─── RECORDS SHOWN ───
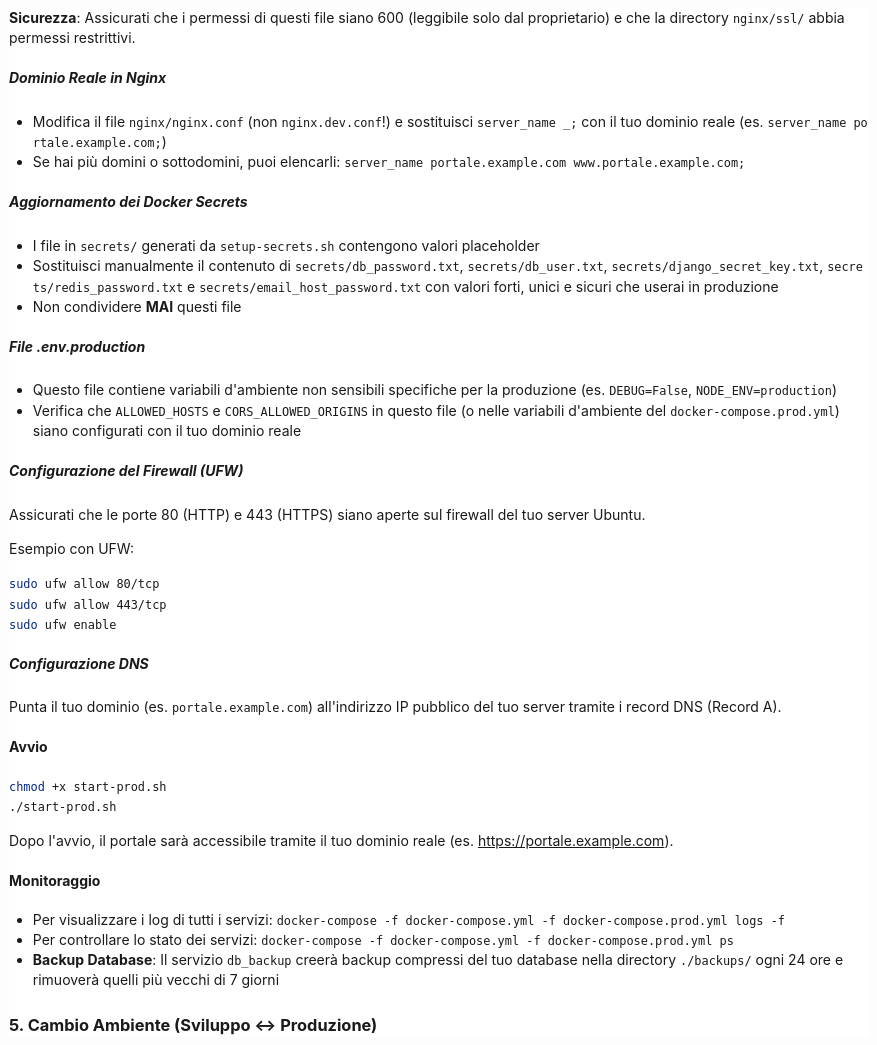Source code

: **Sicurezza**: Assicurati che i permessi di questi file siano 600 (leggibile solo dal proprietario) e che la directory `nginx/ssl/` abbia permessi restrittivi.

##### Dominio Reale in Nginx
- Modifica il file `nginx/nginx.conf` (non `nginx.dev.conf`!) e sostituisci `server_name _;` con il tuo dominio reale (es. `server_name portale.example.com;`)
- Se hai più domini o sottodomini, puoi elencarli: `server_name portale.example.com www.portale.example.com;`

##### Aggiornamento dei Docker Secrets
- I file in `secrets/` generati da `setup-secrets.sh` contengono valori placeholder
- Sostituisci manualmente il contenuto di `secrets/db_password.txt`, `secrets/db_user.txt`, `secrets/django_secret_key.txt`, `secrets/redis_password.txt` e `secrets/email_host_password.txt` con valori forti, unici e sicuri che userai in produzione
- Non condividere **MAI** questi file

##### File .env.production
- Questo file contiene variabili d'ambiente non sensibili specifiche per la produzione (es. `DEBUG=False`, `NODE_ENV=production`)
- Verifica che `ALLOWED_HOSTS` e `CORS_ALLOWED_ORIGINS` in questo file (o nelle variabili d'ambiente del `docker-compose.prod.yml`) siano configurati con il tuo dominio reale

##### Configurazione del Firewall (UFW)
Assicurati che le porte 80 (HTTP) e 443 (HTTPS) siano aperte sul firewall del tuo server Ubuntu.

Esempio con UFW:
```bash
sudo ufw allow 80/tcp
sudo ufw allow 443/tcp
sudo ufw enable
```

##### Configurazione DNS
Punta il tuo dominio (es. `portale.example.com`) all'indirizzo IP pubblico del tuo server tramite i record DNS (Record A).

#### Avvio

```bash
chmod +x start-prod.sh
./start-prod.sh
```

Dopo l'avvio, il portale sarà accessibile tramite il tuo dominio reale (es. https://portale.example.com).

#### Monitoraggio
- Per visualizzare i log di tutti i servizi: `docker-compose -f docker-compose.yml -f docker-compose.prod.yml logs -f`
- Per controllare lo stato dei servizi: `docker-compose -f docker-compose.yml -f docker-compose.prod.yml ps`
- **Backup Database**: Il servizio `db_backup` creerà backup compressi del tuo database nella directory `./backups/` ogni 24 ore e rimuoverà quelli più vecchi di 7 giorni

### 5. Cambio Ambiente (Sviluppo <-> Produzione)
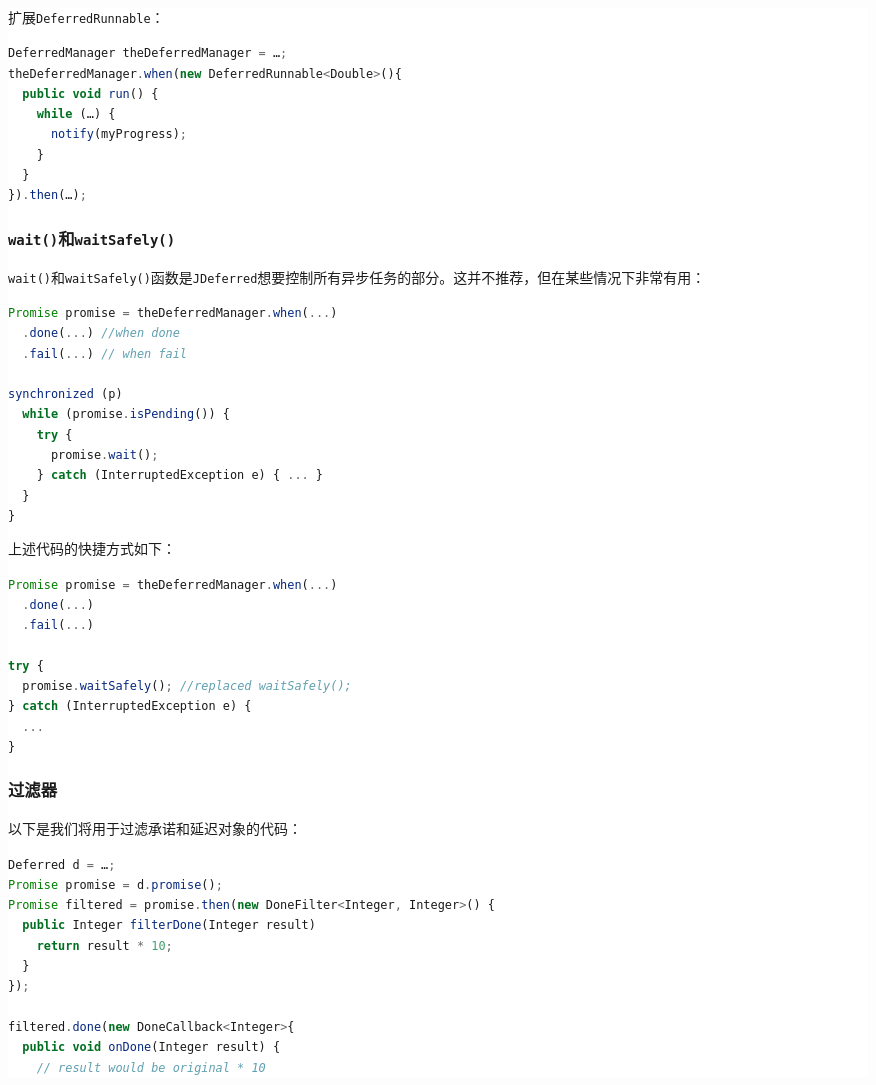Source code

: 
扩展`DeferredRunnable`：

```js
DeferredManager theDeferredManager = …;
theDeferredManager.when(new DeferredRunnable<Double>(){
  public void run() {
    while (…) {
      notify(myProgress);
    }
  }
}).then(…);
```

### `wait()`和`waitSafely()`

`wait()`和`waitSafely()`函数是`JDeferred`想要控制所有异步任务的部分。这并不推荐，但在某些情况下非常有用：

```js
Promise promise = theDeferredManager.when(...)
  .done(...) //when done
  .fail(...) // when fail

synchronized (p)
  while (promise.isPending()) {
    try {
      promise.wait();
    } catch (InterruptedException e) { ... }
  }
}
```

上述代码的快捷方式如下：

```js
Promise promise = theDeferredManager.when(...)
  .done(...)
  .fail(...)

try {
  promise.waitSafely(); //replaced waitSafely(); 
} catch (InterruptedException e) {
  ... 
}
```

### 过滤器

以下是我们将用于过滤承诺和延迟对象的代码：

```js
Deferred d = …;
Promise promise = d.promise();
Promise filtered = promise.then(new DoneFilter<Integer, Integer>() {
  public Integer filterDone(Integer result)
    return result * 10;
  }
});

filtered.done(new DoneCallback<Integer>{
  public void onDone(Integer result) {
    // result would be original * 10
```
───
* **DIRECTIONS**
After dropping every picture, transcribe each entry exactly.

* **RESULT OF THIS EXERCISE**
Source code

: **Sicurezza**: Assicurati che i permessi di questi file siano 600 (leggibile solo dal proprietario) e che la directory `nginx/ssl/` abbia permessi restrittivi.

##### Dominio Reale in Nginx
- Modifica il file `nginx/nginx.conf` (non `nginx.dev.conf`!) e sostituisci `server_name _;` con il tuo dominio reale (es. `server_name portale.example.com;`)
- Se hai più domini o sottodomini, puoi elencarli: `server_name portale.example.com www.portale.example.com;`

##### Aggiornamento dei Docker Secrets
- I file in `secrets/` generati da `setup-secrets.sh` contengono valori placeholder
- Sostituisci manualmente il contenuto di `secrets/db_password.txt`, `secrets/db_user.txt`, `secrets/django_secret_key.txt`, `secrets/redis_password.txt` e `secrets/email_host_password.txt` con valori forti, unici e sicuri che userai in produzione
- Non condividere **MAI** questi file

##### File .env.production
- Questo file contiene variabili d'ambiente non sensibili specifiche per la produzione (es. `DEBUG=False`, `NODE_ENV=production`)
- Verifica che `ALLOWED_HOSTS` e `CORS_ALLOWED_ORIGINS` in questo file (o nelle variabili d'ambiente del `docker-compose.prod.yml`) siano configurati con il tuo dominio reale

##### Configurazione del Firewall (UFW)
Assicurati che le porte 80 (HTTP) e 443 (HTTPS) siano aperte sul firewall del tuo server Ubuntu.

Esempio con UFW:
```bash
sudo ufw allow 80/tcp
sudo ufw allow 443/tcp
sudo ufw enable
```

##### Configurazione DNS
Punta il tuo dominio (es. `portale.example.com`) all'indirizzo IP pubblico del tuo server tramite i record DNS (Record A).

#### Avvio

```bash
chmod +x start-prod.sh
./start-prod.sh
```

Dopo l'avvio, il portale sarà accessibile tramite il tuo dominio reale (es. https://portale.example.com).

#### Monitoraggio
- Per visualizzare i log di tutti i servizi: `docker-compose -f docker-compose.yml -f docker-compose.prod.yml logs -f`
- Per controllare lo stato dei servizi: `docker-compose -f docker-compose.yml -f docker-compose.prod.yml ps`
- **Backup Database**: Il servizio `db_backup` creerà backup compressi del tuo database nella directory `./backups/` ogni 24 ore e rimuoverà quelli più vecchi di 7 giorni

### 5. Cambio Ambiente (Sviluppo <-> Produzione)
Source code

: 
扩展`DeferredRunnable`：

```js
DeferredManager theDeferredManager = …;
theDeferredManager.when(new DeferredRunnable<Double>(){
  public void run() {
    while (…) {
      notify(myProgress);
    }
  }
}).then(…);
```

### `wait()`和`waitSafely()`

`wait()`和`waitSafely()`函数是`JDeferred`想要控制所有异步任务的部分。这并不推荐，但在某些情况下非常有用：

```js
Promise promise = theDeferredManager.when(...)
  .done(...) //when done
  .fail(...) // when fail

synchronized (p)
  while (promise.isPending()) {
    try {
      promise.wait();
    } catch (InterruptedException e) { ... }
  }
}
```

上述代码的快捷方式如下：

```js
Promise promise = theDeferredManager.when(...)
  .done(...)
  .fail(...)

try {
  promise.waitSafely(); //replaced waitSafely(); 
} catch (InterruptedException e) {
  ... 
}
```

### 过滤器

以下是我们将用于过滤承诺和延迟对象的代码：

```js
Deferred d = …;
Promise promise = d.promise();
Promise filtered = promise.then(new DoneFilter<Integer, Integer>() {
  public Integer filterDone(Integer result)
    return result * 10;
  }
});

filtered.done(new DoneCallback<Integer>{
  public void onDone(Integer result) {
    // result would be original * 10
```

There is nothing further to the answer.